Estimating the impact of a novel drug regimen for treatment of tuberculosis: a modeling analysis of projected patient outcomes and epidemiological considerations. (2019). Kendall EA., Malhotra S., Cook-Scalise S., Denkinger CM., Dowdy DW, BMC infectious diseases, 19, 794
BACKGROUND: Regimens that could treat both rifampin-resistant (RR) and rifampin-susceptible tuberculosis (TB) while shortening the treatment duration have reached late-stage clinical trials. Decisions about whether and how to implement such regimens will require an understanding of their likely clinical impact and how this impact depends on local epidemiology and implementation strategy.
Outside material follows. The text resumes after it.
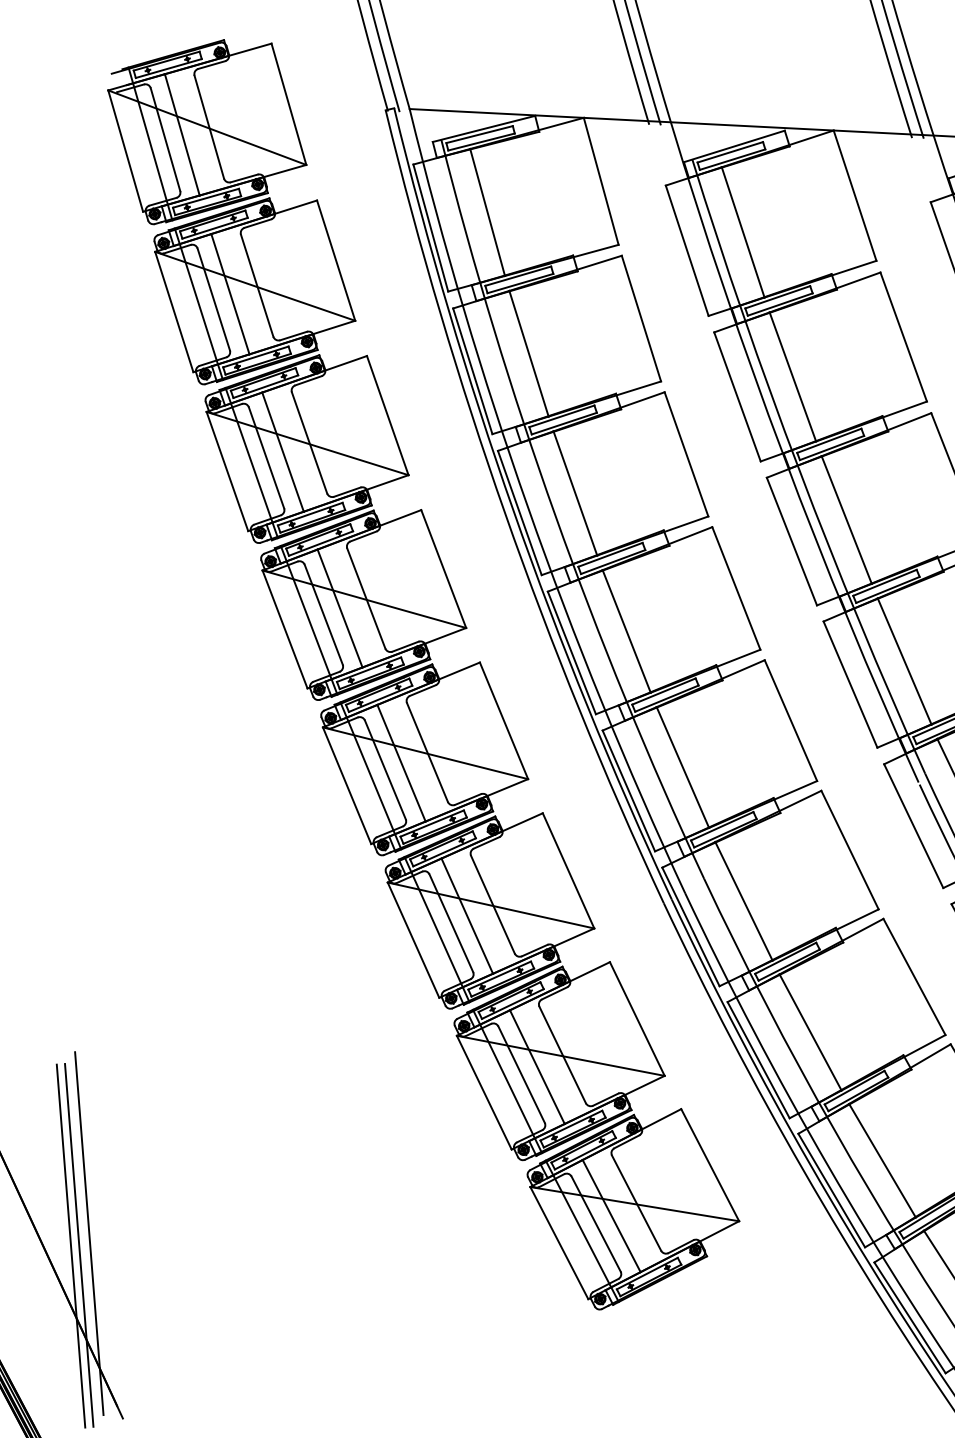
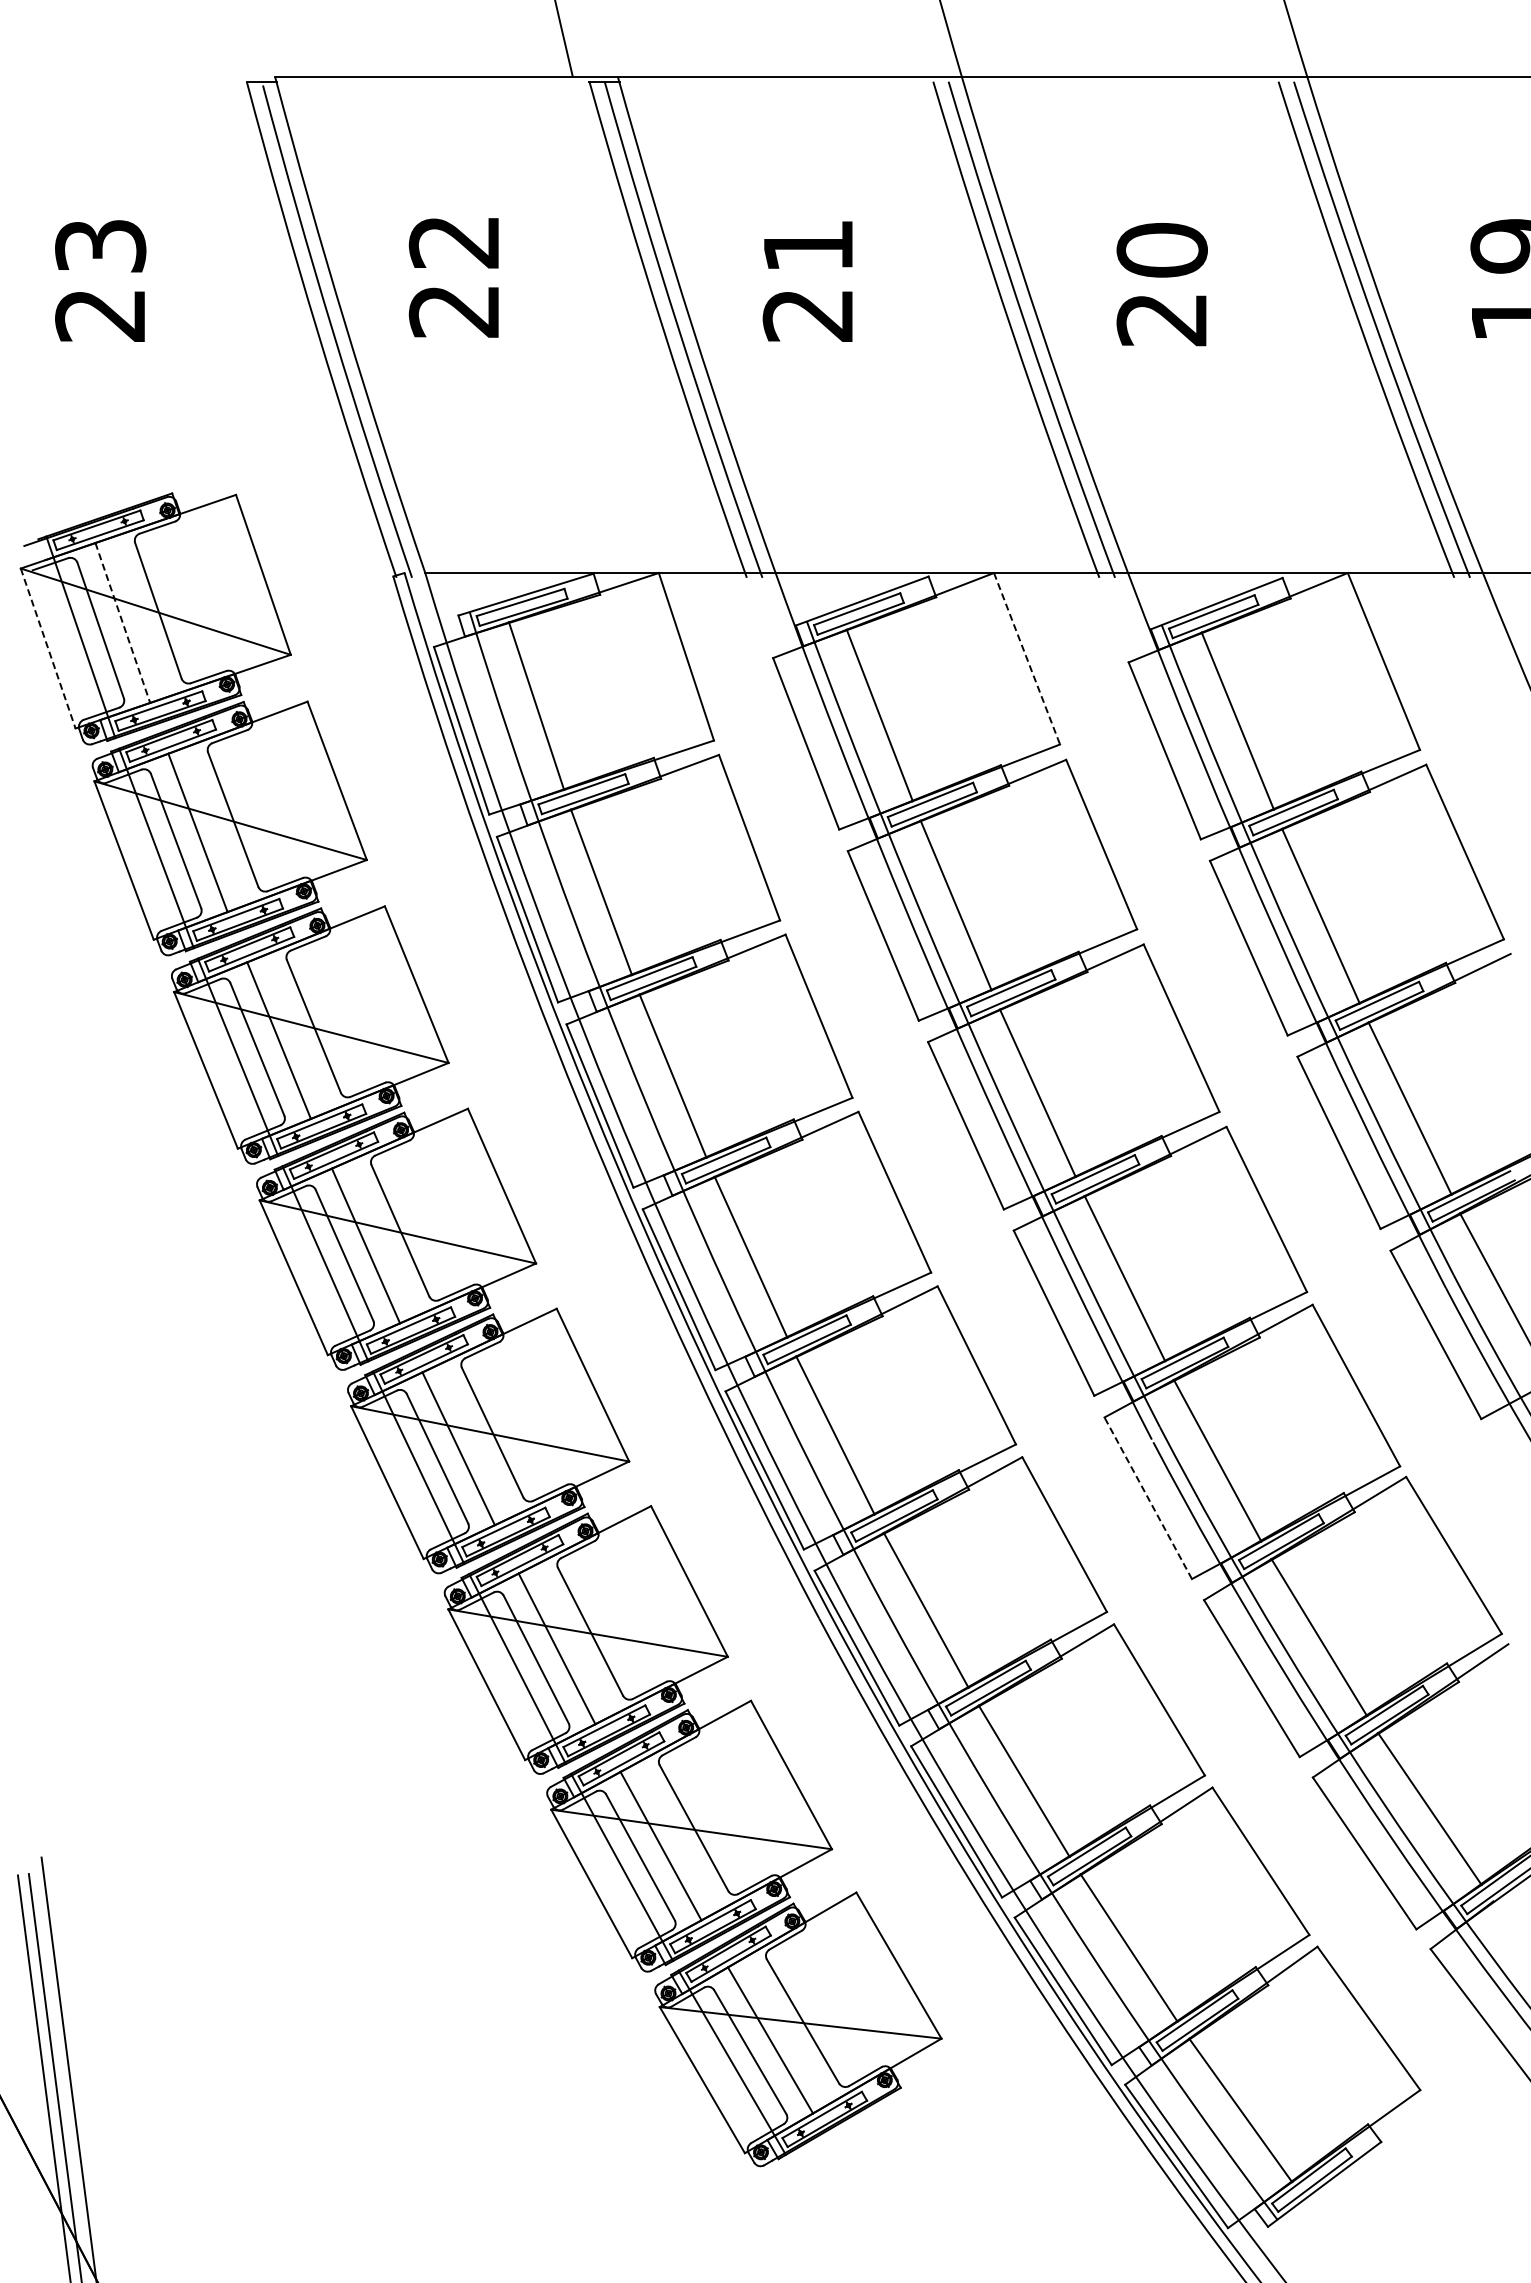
line: (182, 135) -> (122, 623), solid -> dashed
line: (125, 151) -> (48, 648), solid -> dashed
line: (855, 195) -> (1027, 658), solid -> dashed
line: (913, 826) -> (1148, 1498), solid -> dashed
METHODS: A Markov state-transition model of 100,000 representative South African adults with TB was used to simulate implementation of the regimen BPaMZ (bedaquiline, pretomanid, moxifloxacin, and pyrazinamide), either for RR-TB only or universally for all patients. Patient outcomes, including cure rates, time with active TB, and time on treatment, were compared to outcomes under current care. Sensitivity analyses varied the drug-resistance epidemiology, rifampin susceptibility testing practices, and regimen efficacy. RESULTS: Using BPaMZ exclusively for RR-TB increased the proportion of all RR-TB that was cured by initial treatment from 60 ± 1% to 67 ± 1%. Expanding use of BPaMZ to all patients increased cure of RR-TB to 89 ± 1% and cure of all TB from 87.3 ± 0.1% to 89.5 ± 0.1%, while shortening treatment by 1.9 months/person. In sensitivity analyses, reducing the coverage of rifampin susceptibility testing resulted in lower projected proportions of patients cured under all regimen scenarios (current care, RR-only BPaMZ, and universal BPaMZ), compared to the proportions projected using South Africa's high coverage; however, this reduced coverage resulted in greater expected incremental benefits of universal BPaMZ implementation, both when compared to RR-only BPaMZ implementation and when compared to to current care under the same low rifampin susceptibility testing coverage. In settings with higher RR-TB prevalence, the benefits of BPaMZ were magnified both for RR-specific and universal BPaMZ implementation. CONCLUSIONS: Novel regimens such as BPaMZ could improve RR-TB outcomes and shorten treatment for all patients, particularly with universal use. Decision-makers weighing early options for implementing such regimens at scale will want to consider the expected impact on patient outcomes and on the burden of treatment in their local context.